GPU-based single-cluster algorithm for the simulation of the Ising model

TL;DR

This paper introduces a GPU-based implementation of the Wolff single-cluster algorithm for the Ising model, achieving significant speedups over CPU calculations and proposing a quasi-block synchronization method applicable to various parallel computations.

Contribution

The paper presents a novel GPU algorithm with quasi-block synchronization for the Ising model, significantly enhancing simulation speed and broadening parallel computation techniques.

Findings

GPU speedup of 5.60x for 2D Ising at L=4096

GPU speedup of 7.90x for 3D Ising at L=256

Quasi-block synchronization applicable to various fields

Abstract

We present the GPU calculation with the common unified device architecture (CUDA) for the Wolff single-cluster algorithm of the Ising model.

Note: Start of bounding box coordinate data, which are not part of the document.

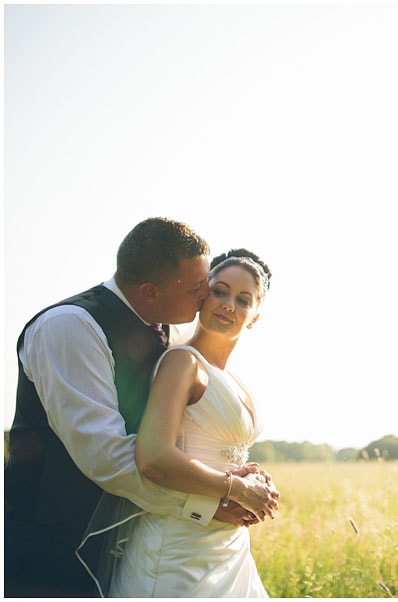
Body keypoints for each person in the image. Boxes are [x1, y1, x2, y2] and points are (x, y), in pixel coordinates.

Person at [4, 218, 269, 597]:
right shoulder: (70, 328)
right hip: (48, 543)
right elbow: (107, 457)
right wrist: (211, 501)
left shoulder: (171, 330)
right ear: (149, 292)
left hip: (128, 535)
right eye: (200, 288)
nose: (205, 300)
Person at [91, 248, 278, 597]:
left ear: (254, 316)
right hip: (178, 546)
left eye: (243, 299)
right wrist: (238, 489)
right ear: (203, 295)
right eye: (219, 291)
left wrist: (251, 476)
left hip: (227, 544)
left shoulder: (235, 380)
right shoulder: (182, 362)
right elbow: (154, 457)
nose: (227, 305)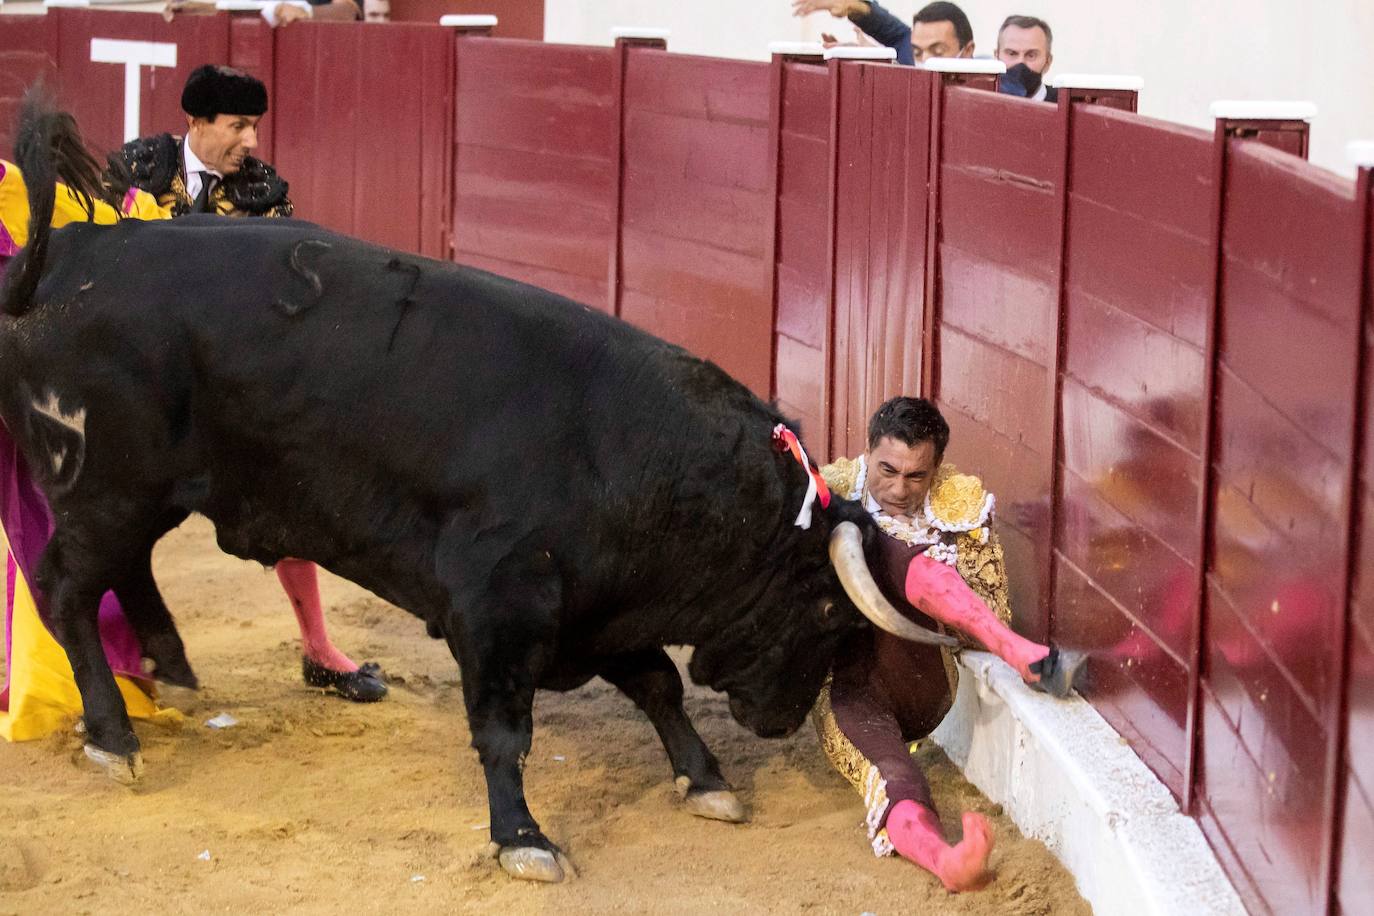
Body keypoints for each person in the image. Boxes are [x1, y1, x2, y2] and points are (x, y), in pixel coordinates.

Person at [101, 64, 385, 704]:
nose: (251, 142)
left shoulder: (265, 193)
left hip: (219, 381)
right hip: (131, 377)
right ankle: (102, 657)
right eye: (238, 126)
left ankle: (319, 650)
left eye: (255, 126)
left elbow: (273, 293)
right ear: (196, 124)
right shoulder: (136, 170)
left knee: (289, 500)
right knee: (97, 513)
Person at [812, 396, 1085, 891]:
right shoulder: (828, 489)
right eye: (887, 470)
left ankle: (1016, 652)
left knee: (877, 542)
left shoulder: (958, 502)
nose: (899, 488)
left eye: (916, 477)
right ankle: (947, 861)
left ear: (936, 469)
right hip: (848, 686)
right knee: (892, 775)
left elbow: (989, 606)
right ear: (866, 453)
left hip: (922, 676)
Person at [790, 1, 975, 67]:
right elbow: (895, 33)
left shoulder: (997, 86)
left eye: (938, 51)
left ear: (967, 51)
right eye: (917, 52)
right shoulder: (909, 56)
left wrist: (883, 61)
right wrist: (855, 6)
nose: (925, 60)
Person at [995, 15, 1056, 103]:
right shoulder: (980, 102)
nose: (1020, 62)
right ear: (996, 56)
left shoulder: (1065, 106)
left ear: (1048, 62)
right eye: (1012, 53)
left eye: (1031, 55)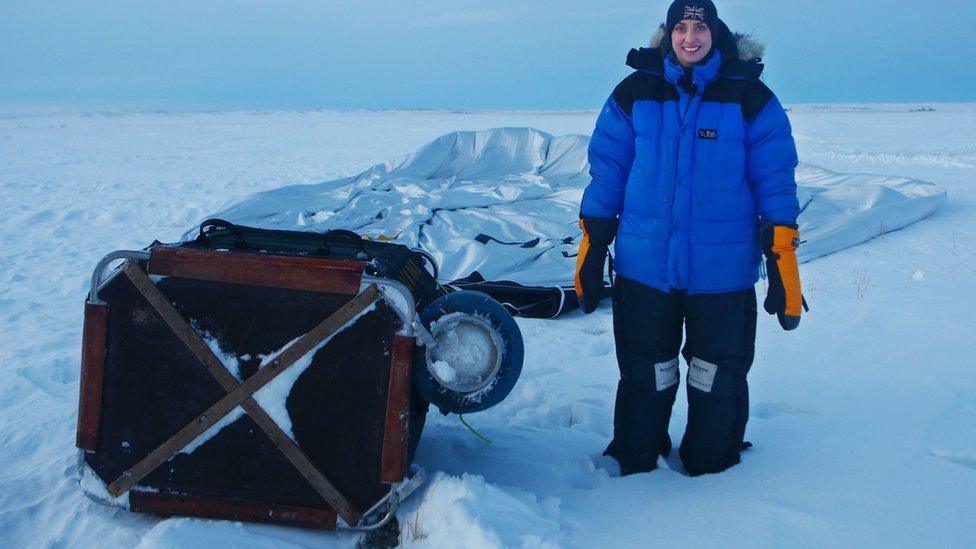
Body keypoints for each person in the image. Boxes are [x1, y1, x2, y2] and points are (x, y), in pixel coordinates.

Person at [575, 0, 806, 477]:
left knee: (714, 374)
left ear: (714, 33)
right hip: (644, 267)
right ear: (669, 32)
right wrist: (593, 244)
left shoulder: (750, 97)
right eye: (681, 26)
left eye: (700, 27)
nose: (690, 37)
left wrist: (782, 258)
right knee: (647, 370)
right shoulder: (635, 90)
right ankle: (637, 457)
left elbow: (776, 179)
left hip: (721, 274)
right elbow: (608, 171)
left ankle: (713, 460)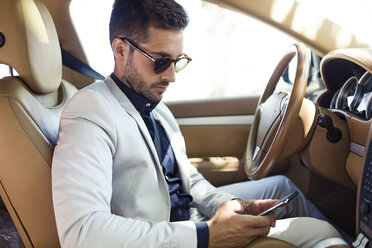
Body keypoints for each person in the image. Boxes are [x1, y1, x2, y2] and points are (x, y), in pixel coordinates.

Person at [52, 0, 348, 247]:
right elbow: (82, 233)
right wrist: (208, 235)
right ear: (121, 50)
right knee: (321, 234)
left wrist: (231, 205)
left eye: (178, 61)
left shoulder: (154, 106)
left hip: (189, 222)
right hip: (167, 234)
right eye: (160, 62)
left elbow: (189, 183)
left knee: (282, 188)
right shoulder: (90, 112)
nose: (171, 76)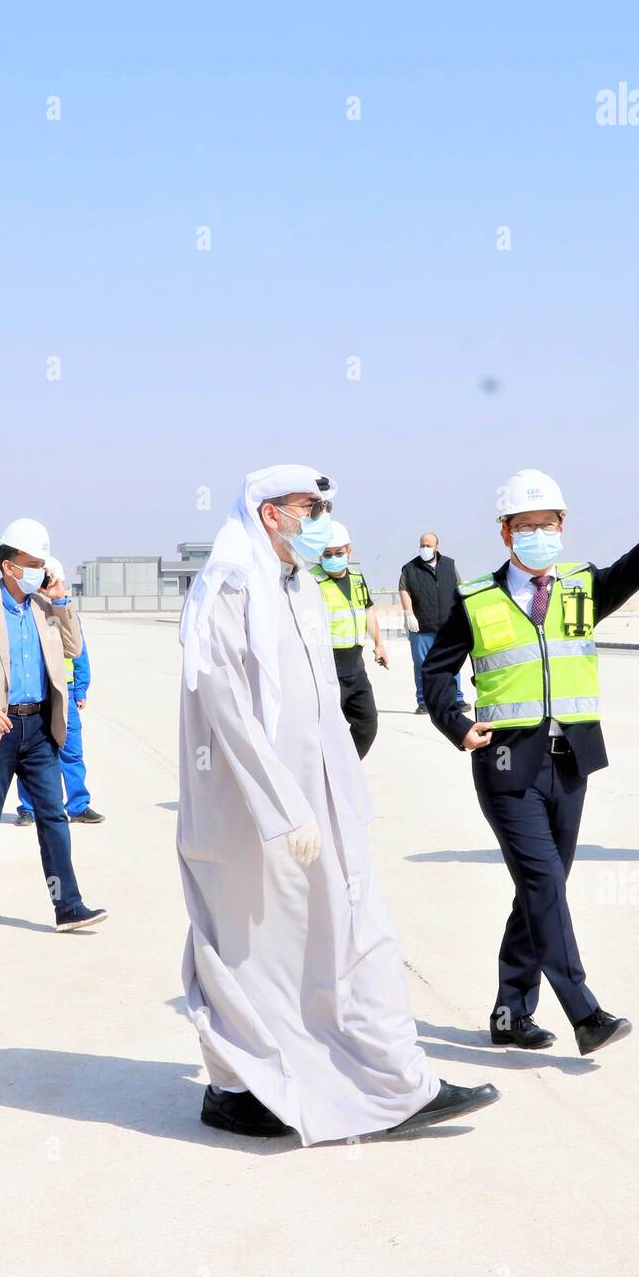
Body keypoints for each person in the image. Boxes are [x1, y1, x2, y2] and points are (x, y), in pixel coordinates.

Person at [176, 464, 498, 1143]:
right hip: (249, 815)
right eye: (306, 507)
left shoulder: (298, 587)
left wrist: (336, 795)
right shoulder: (230, 587)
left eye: (323, 508)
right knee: (238, 946)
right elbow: (225, 710)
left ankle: (395, 1081)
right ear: (268, 514)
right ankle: (234, 1088)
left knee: (356, 933)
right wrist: (279, 807)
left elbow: (323, 705)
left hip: (317, 802)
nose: (318, 521)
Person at [422, 467, 639, 1056]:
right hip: (506, 763)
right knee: (544, 884)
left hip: (570, 763)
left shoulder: (581, 588)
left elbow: (635, 566)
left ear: (562, 527)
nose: (539, 534)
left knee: (543, 888)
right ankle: (584, 1013)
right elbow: (436, 671)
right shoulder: (476, 599)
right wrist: (458, 725)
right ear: (506, 533)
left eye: (548, 523)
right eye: (526, 525)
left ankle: (510, 1013)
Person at [0, 518, 106, 933]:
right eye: (31, 563)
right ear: (8, 566)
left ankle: (67, 905)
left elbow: (74, 647)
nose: (38, 570)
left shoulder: (47, 608)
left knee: (53, 817)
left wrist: (61, 598)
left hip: (38, 729)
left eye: (42, 564)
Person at [14, 556, 104, 827]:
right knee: (29, 756)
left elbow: (79, 654)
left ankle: (78, 805)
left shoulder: (65, 614)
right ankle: (28, 808)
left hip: (64, 694)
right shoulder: (24, 614)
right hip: (38, 697)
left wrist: (81, 689)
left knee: (72, 753)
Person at [309, 521, 388, 759]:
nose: (334, 558)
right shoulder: (310, 581)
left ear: (349, 551)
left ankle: (346, 769)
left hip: (356, 667)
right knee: (323, 731)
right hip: (326, 668)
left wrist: (379, 644)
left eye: (338, 553)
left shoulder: (356, 576)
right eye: (328, 554)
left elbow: (368, 610)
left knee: (367, 724)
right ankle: (322, 778)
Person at [399, 533, 469, 714]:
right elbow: (404, 590)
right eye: (422, 545)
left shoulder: (449, 565)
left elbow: (460, 588)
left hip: (448, 625)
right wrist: (409, 614)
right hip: (422, 626)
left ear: (437, 546)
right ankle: (424, 702)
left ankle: (456, 699)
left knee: (451, 663)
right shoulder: (410, 568)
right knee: (422, 665)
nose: (425, 548)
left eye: (428, 545)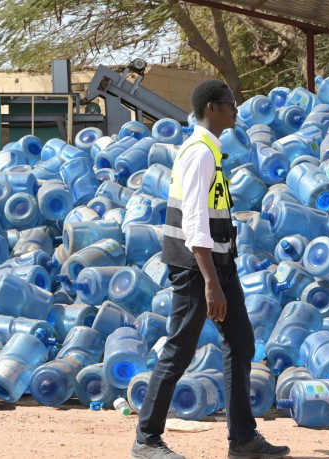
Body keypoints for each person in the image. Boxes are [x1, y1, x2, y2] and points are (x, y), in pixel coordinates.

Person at [131, 80, 290, 459]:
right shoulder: (199, 152)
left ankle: (243, 440)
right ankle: (146, 439)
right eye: (230, 104)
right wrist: (209, 283)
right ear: (211, 108)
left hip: (219, 264)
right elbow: (195, 221)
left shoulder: (211, 151)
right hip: (196, 267)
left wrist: (219, 274)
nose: (236, 110)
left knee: (241, 343)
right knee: (179, 350)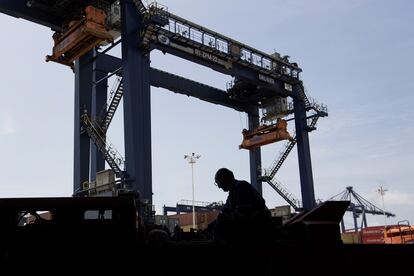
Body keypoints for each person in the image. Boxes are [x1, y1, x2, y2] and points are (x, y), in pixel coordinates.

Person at [206, 168, 276, 244]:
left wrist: (218, 225)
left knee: (222, 227)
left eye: (218, 183)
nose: (219, 187)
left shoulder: (241, 187)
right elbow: (223, 214)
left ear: (225, 180)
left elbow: (243, 214)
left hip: (259, 225)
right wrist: (211, 226)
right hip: (253, 224)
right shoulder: (232, 193)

Proposing an algorithm for a quasi-block synchronization, we realize the Wolff single-cluster Monte Carlo simulation with CUDA. We perform parallel computations for the newly added spins in the growing cluster. As a result, the GPU calculation speed for the two-dimensional Ising model at the critical temperature with the linear size L=4096 is 5.60 times as fast as the calculation speed on a current CPU core. For the three-dimensional Ising model with the linear size L=256, the GPU calculation speed is 7.90 times as fast as the CPU calculation speed. The idea of quasi-block synchronization can be used not only in the cluster algorithm but also in many fields where the synchronization of all threads is required.